- Text segment:

Now that the basic appeal of cloud computing has been established — compute and storage resources managed by your vendor instead of your employees — those cloud vendors are looking at higher-level services. Artificial intelligence remains one of the most promising, according to Microsoft Azure CTO Mark Russinovich.

Speaking at our GeekWire Cloud Tech Summit last week, Russinovich outlined several areas where Microsoft’s cloud division is making bets, including blockchain technology and edge computing. But, like competitors Amazon Web Services and Google Cloud, Russinovich and Azure think machine-learning services will allow application developers to build things we can’t yet conceive of that will seem obvious in five years.

“We think it’s going to transform every industry,” Russinovich said. “Companies are taking advantage of AI and ML to automate processes and get insights into operations that they didn’t have before.”

At Microsoft, there are two components to its AI strategy. Like other software-as-a-service companies, Microsoft is adding AI-related features to its products to help users find patterns in their data that were previously hidden. And given Azure’s mandate, Microsoft is developing tools and services that allow developers who work for companies without Microsoft’s immense hiring budget to take advantage of some of the best minds in this field within their own applications.

- Data records:
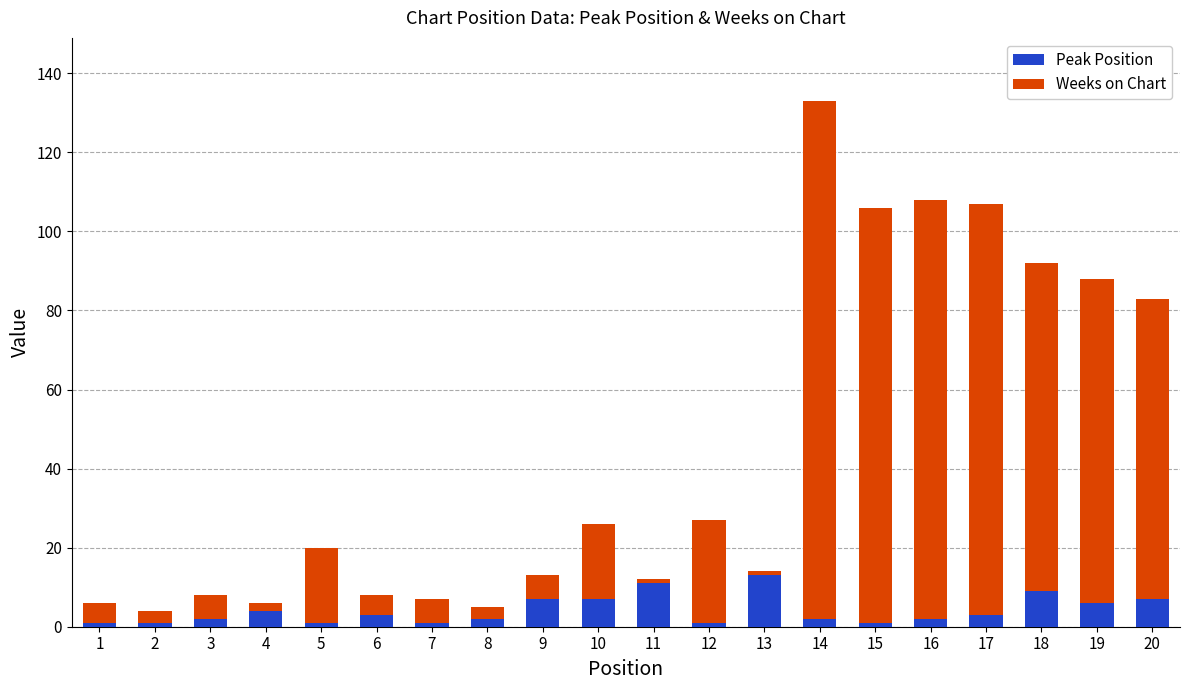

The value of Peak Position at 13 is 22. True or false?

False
==
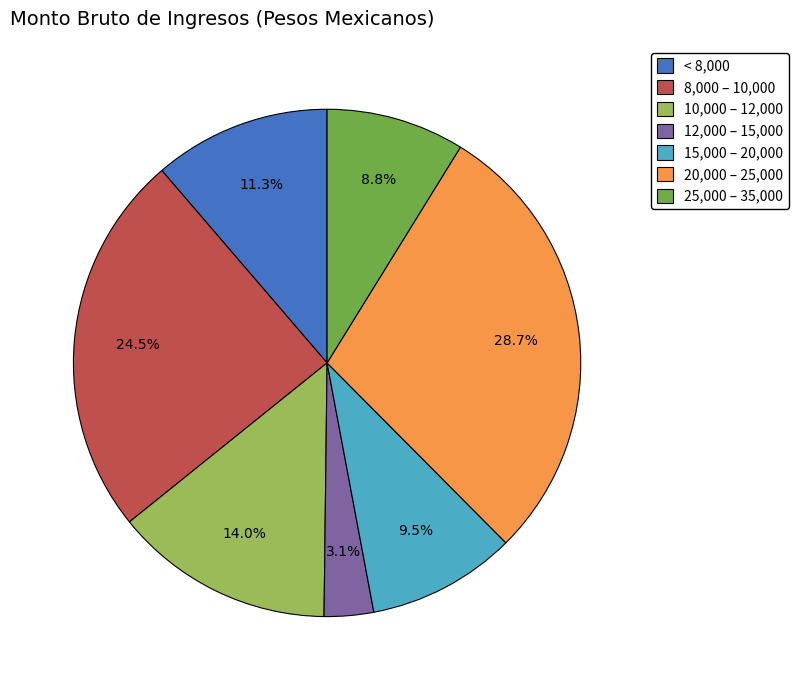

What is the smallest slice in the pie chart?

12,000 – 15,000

- Questions to answer:
1) Translate this sentence from the text on Azure and AI into Spanish: "At Microsoft, there are two components to its AI strategy."
2) Reproduce the part of the text on Azure and AI between "Speaking at our" and "in five years.", inclusive.

- Numbered answers:
1) En Microsoft, hay dos componentes en su estrategia de IA.

2)
Speaking at our GeekWire Cloud Tech Summit last week, Russinovich outlined several areas where Microsoft’s cloud division is making bets, including blockchain technology and edge computing. But, like competitors Amazon Web Services and Google Cloud, Russinovich and Azure think machine-learning services will allow application developers to build things we can’t yet conceive of that will seem obvious in five years.